More than 40% of Canadians suffer from some form of a sleep disorder, with an estimated 3.5 million of those individuals (aged 15 and older) suffering from insomnia.
There are two different forms of insomnia. Acute insomnia and chronic insomnia.
Acute insomnia is usually brief and often happens as a result of stress (for example, having to write an exam the following day or from receiving bad news.) This type of insomnia usually resolves itself once the stress has diminished. Insomnia is considered chronic when your sleep is disrupted for three or more nights per week for at least three consecutive months. Things such as shift work, certain medications, environmental changes, certain disease or disorders (such as stress and anxiety), and medications can all cause chronic insomnia, and it can affect one’s day-to-day activities such as attending work, school, or hanging out with friends. You can even develop insomnia as a result of having unhealthy sleeping patterns (i.e. not going to sleep at a normal time, sleeping in late, etc.) Individuals who suffer from chronic insomnia usually need treatment to help them fall back into a normal sleep routine. That treatment often includes medications; however, Dr. Ali Ghahary first likes to recommend some other natural home remedies for patients to try.
One of the biggest reasons why people have so much trouble falling asleep is because they tend to watch TV or listen to music when in bed. While some individuals say that they find background noise to be soothing and have no problem falling asleep with it, it can be quite a distraction for others – so try going to sleep without it. Computer use is another common culprit of insomnia, especially in teenagers and young adults. To ensure you fall asleep, it’s important that you have a sleep-friendly environment. This means no electronics – including cell phones. If you happen to keep your cell phone nearby when you are asleep, turn off the volume so that you’re not disturbed by any incoming e-mails or text messages. For some added comfort, sleep experts also recommend keeping curtains and blinds drawn and having your room be around 60 degrees in temperature.
If it’s stress that’s causing you to have difficulty getting a good night’s rest, first identify what’s causing that stress. Once you have identified the trigger, you’ll be able to tackle it head on and improve your overall quality of life, including how much sleep you’re getting.

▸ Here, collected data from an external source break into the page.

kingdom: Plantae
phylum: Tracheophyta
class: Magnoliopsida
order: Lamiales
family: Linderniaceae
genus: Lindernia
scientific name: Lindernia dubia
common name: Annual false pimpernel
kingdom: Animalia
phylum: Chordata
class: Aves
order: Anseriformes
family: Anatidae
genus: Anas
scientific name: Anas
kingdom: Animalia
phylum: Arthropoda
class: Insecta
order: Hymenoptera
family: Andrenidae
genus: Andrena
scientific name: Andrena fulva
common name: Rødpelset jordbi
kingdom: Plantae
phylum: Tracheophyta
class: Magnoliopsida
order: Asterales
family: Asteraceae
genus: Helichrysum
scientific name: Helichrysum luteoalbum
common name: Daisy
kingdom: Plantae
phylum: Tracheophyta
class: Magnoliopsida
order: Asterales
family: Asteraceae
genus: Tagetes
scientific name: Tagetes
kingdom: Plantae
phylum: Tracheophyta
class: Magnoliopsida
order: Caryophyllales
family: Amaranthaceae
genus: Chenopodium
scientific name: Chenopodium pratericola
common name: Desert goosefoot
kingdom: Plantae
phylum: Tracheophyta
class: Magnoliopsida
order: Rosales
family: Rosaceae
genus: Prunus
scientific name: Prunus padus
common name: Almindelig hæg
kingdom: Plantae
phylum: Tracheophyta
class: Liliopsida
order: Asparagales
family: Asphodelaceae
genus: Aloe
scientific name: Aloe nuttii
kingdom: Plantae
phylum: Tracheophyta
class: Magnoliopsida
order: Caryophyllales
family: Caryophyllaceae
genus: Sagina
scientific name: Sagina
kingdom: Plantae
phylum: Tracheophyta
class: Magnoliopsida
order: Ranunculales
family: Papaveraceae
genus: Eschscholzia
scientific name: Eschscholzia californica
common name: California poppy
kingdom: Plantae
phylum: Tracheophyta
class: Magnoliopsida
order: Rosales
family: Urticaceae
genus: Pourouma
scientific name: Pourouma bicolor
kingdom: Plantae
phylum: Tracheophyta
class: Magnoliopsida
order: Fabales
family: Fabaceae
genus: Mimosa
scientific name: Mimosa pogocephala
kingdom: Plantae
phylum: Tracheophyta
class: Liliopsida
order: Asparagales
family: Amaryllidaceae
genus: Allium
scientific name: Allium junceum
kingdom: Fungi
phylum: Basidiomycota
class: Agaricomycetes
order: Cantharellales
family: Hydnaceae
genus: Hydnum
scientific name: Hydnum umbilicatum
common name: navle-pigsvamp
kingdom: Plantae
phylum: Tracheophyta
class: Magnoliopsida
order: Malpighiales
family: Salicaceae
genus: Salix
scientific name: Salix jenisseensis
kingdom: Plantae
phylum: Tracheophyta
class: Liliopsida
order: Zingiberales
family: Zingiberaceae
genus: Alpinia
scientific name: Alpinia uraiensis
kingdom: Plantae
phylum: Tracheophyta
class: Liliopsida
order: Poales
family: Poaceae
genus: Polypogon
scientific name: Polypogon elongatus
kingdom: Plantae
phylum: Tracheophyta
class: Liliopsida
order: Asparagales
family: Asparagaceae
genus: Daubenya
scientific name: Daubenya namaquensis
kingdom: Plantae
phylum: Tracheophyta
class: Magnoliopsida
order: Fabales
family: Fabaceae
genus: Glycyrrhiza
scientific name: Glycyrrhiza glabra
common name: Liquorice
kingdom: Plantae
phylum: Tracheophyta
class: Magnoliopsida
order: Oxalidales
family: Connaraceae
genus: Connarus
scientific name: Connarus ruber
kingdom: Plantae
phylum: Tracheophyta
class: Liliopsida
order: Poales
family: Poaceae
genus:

The less stressed you are, the less likely you are to stay awake thinking about it. To relieve minor stress, Dr. Ali Ghahary recommends practicing breathing exercises. In addition, Dr. Ghahary also recommends partaking in low-impact exercise. Walking for as little as 30 minutes per day can be enough to help calm the mind. Try not to exercise late in the evening, however, as this can actually have the opposite affect and keep you awake at night. You should also avoid stimulants in the evening such as caffeine and energy drinks, as these will also keep you awake. Instead, try a cup of hot chamomile tea. It’s caffeine-free and has been used as a natural sleep remedy for many years – and it’s also great for your health!
As mentioned, medications are sometimes considered to help paints with severe insomnia. There are many medications designed to help a person fall asleep. If you are prescribed any of these while taking other medications, it is important that you double check with your pharmacy that there are no interactions. When combined, some medications may actually increase or decrease the dose of one or the other, and could even have life-threatening consequences.